With winter approaching, many builders and developers are turning to pricey stopgap measures such as diesel generators and propane tanks. Even with unfinished projects, they need heat to protect interiors and to keep pipes from freezing — including those that feed sprinkler systems.


It’s not just luxury condos and fancy offices that are held up. The Acadia, the Neighborhood Developers’ 34-unit affordable housing complex in Chelsea, is done and tenants are selected. But they can’t move in without gas. (Space heaters are being used to protect the interior finishes.) Several other affordable apartment projects are in a similar situation.

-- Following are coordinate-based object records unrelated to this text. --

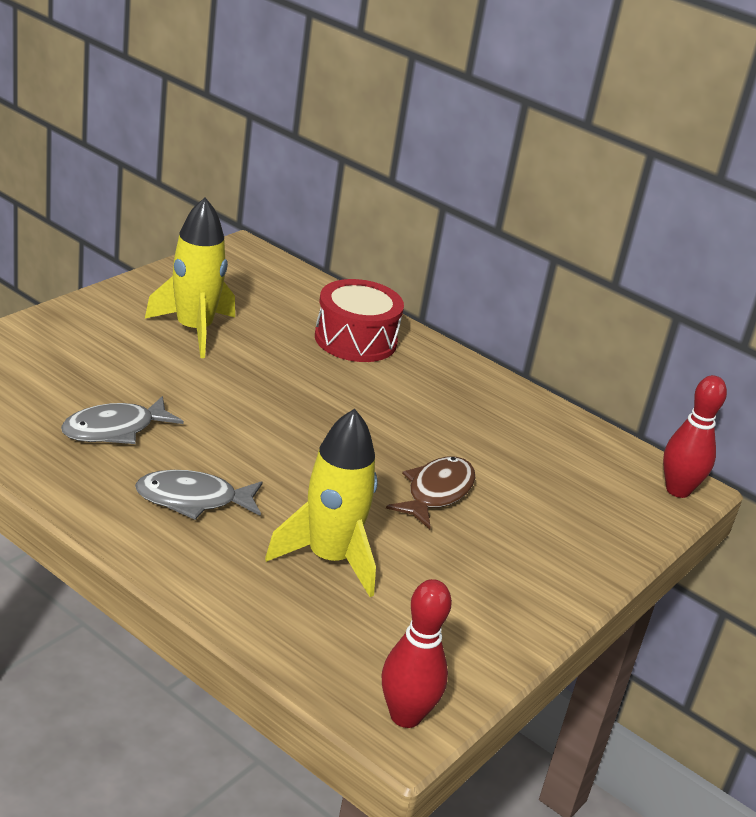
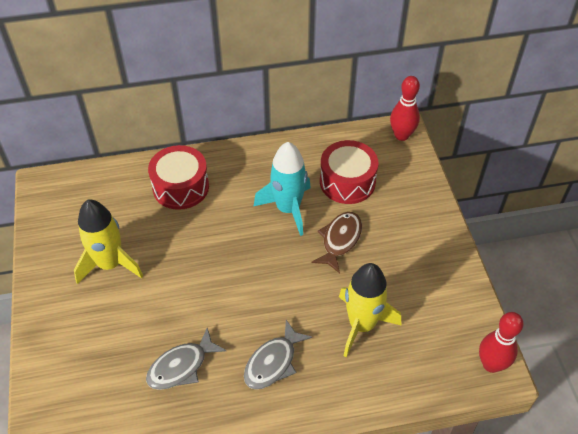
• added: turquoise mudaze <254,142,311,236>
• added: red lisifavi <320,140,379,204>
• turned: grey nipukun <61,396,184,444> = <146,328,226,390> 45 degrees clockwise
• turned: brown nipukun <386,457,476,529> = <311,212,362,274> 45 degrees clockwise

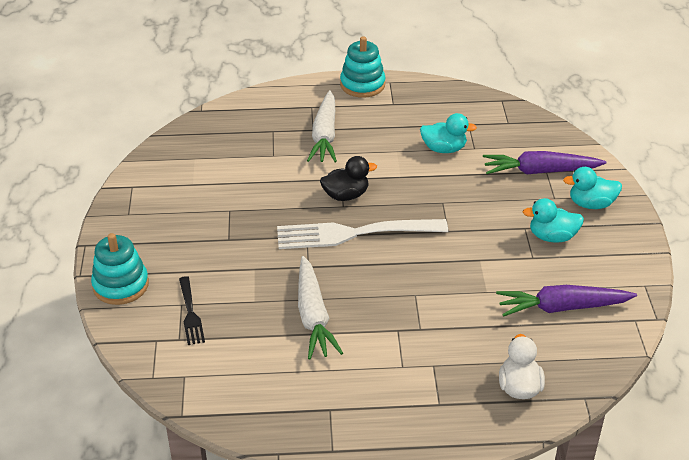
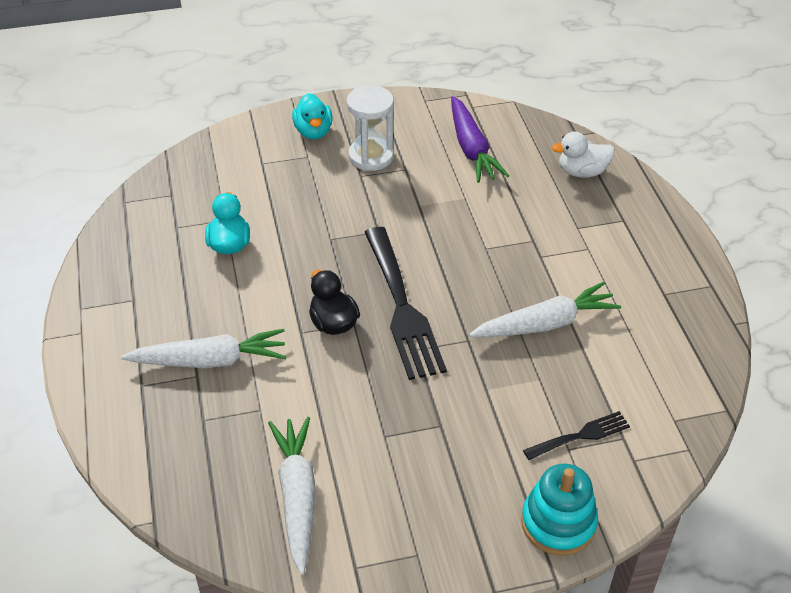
• removed: turquoise gezipak <340,36,385,98>
• removed: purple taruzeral <483,151,606,174>
• added: white taruzeral <268,417,316,575>
• replaced: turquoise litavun <523,198,584,243> to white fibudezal <347,85,394,171>
• recoloured: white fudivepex <277,219,448,249> to black fudivepex <365,227,447,380>

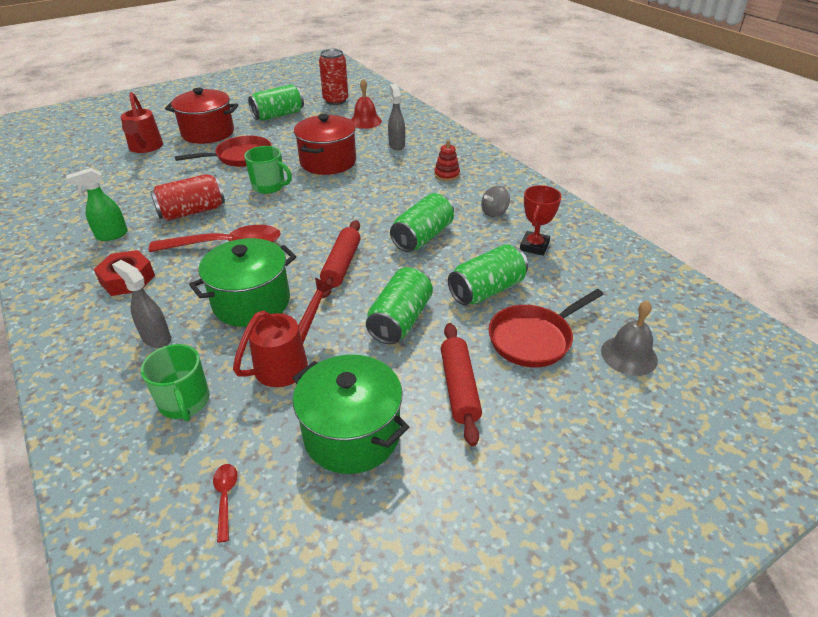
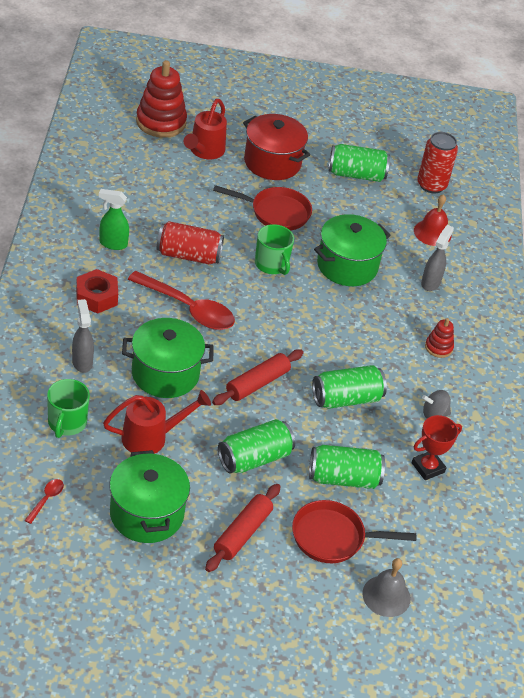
• added: red gezipak <136,60,187,138>
• recoloured: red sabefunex <294,114,356,175> to green sabefunex <314,214,391,286>

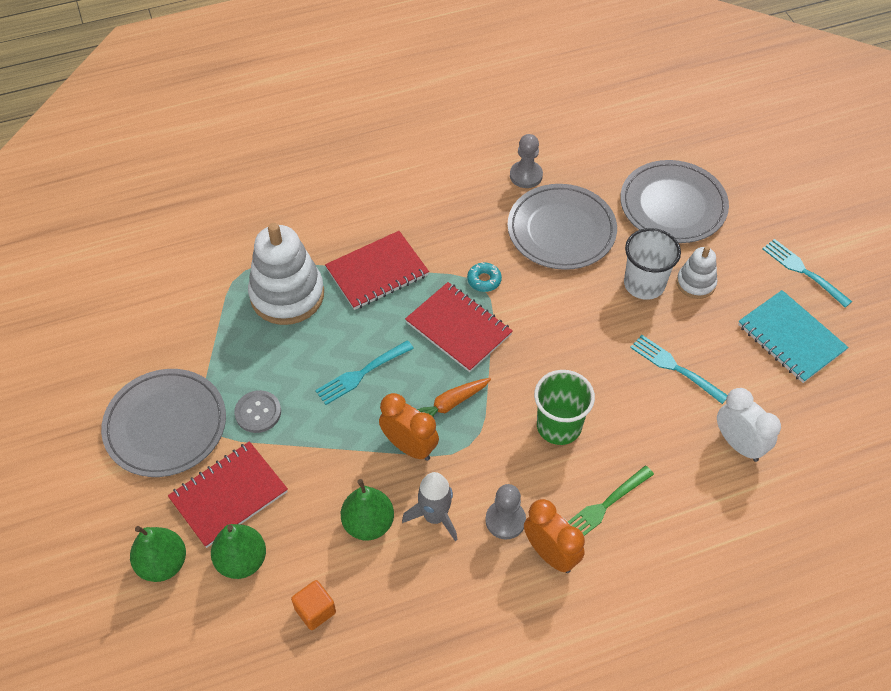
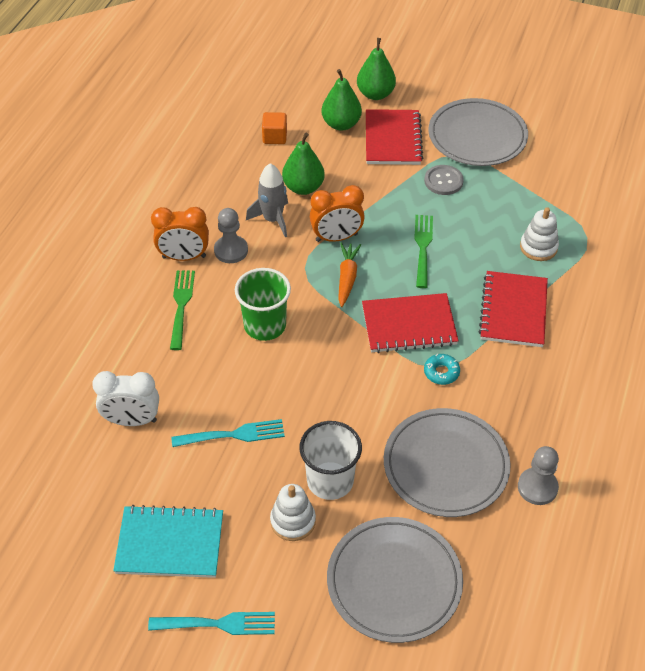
• recoloured: turquoise fudivepex <315,340,414,405> to green fudivepex <414,215,433,288>
• resized: white gezipak <248,223,324,325> = <520,207,559,261> x0.53

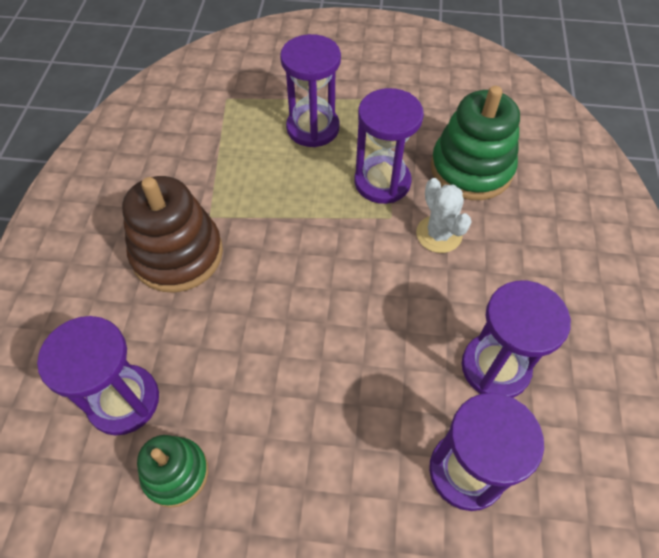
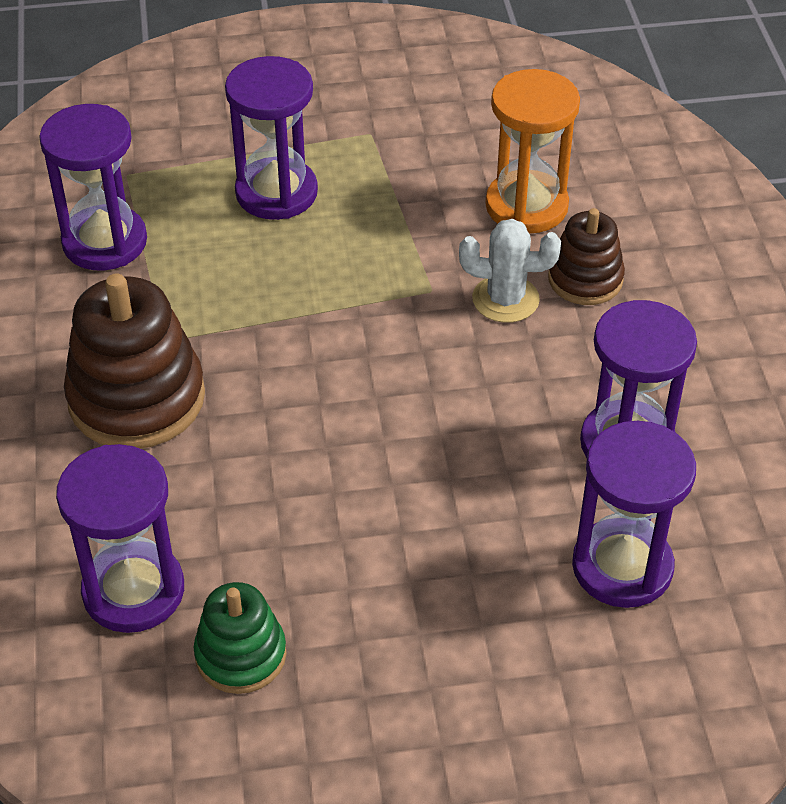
• added: brown gezipak <548,208,625,305>
• moved: purple fibudezal <355,88,424,204> to <39,104,147,271>
• replaced: green gezipak <431,86,520,200> to orange fibudezal <485,69,580,233>
• turned: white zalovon <416,178,472,253> = <459,219,561,323> 45 degrees counterclockwise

NAIOP’s Tamara Small estimates that thousands of housing units, including hundreds of affordable ones, are delayed. Some employers can’t move into their new offices, she said, and some restaurants and hotels can’t open their doors.

When state officials imposed the moratorium on Oct. 8, it was hard to blame them for their caution. The explosions and fires in the Merrimack Valley took place in Columbia Gas territory, but they put the entire industry on high alert. The DPU had already cited National Grid for safety issues. Union steelworkers, locked out of their jobs by National Grid since June, peppered the agency with safety complaints. Then, there was an accidental over-pressurization of gas in Woburn, part of National Grid’s territory. No one was hurt. But it was the last straw.


Since the moratorium began, the DPU has approved only three emergency work projects in National Grid’s area.

At the National Transportation Safety Board’s suggestion, Baker filed a bill last week that would require professional engineers to approve any gas work that could pose a safety risk. If the Legislature passes the bill by the year’s end, it would be an important step toward ending the moratorium. (Lawmakers only meet in informal sessions, when one person can block a bill, until January.)

Resolving the lockout could prove to be the bigger issue and the tougher challenge. Negotiators for National Grid and the steelworkers return to the bargaining table on Thursday to discuss a counter-proposal from union reps. A spokeswoman says National Grid wants an agreement by Christmas, but the union offer doesn’t address the company’s core issues around health insurance and new-hire retirement plans.

State officials say gas connections were added at roughly half the typical pace over the summer, under National Grid’s replacement crews. The backlog went from bad to worse, and it’s much harder to excavate in the winter. Even when the Baker administration finally lifts its moratorium, developers could still face a long wait before it’s their turn to be connected.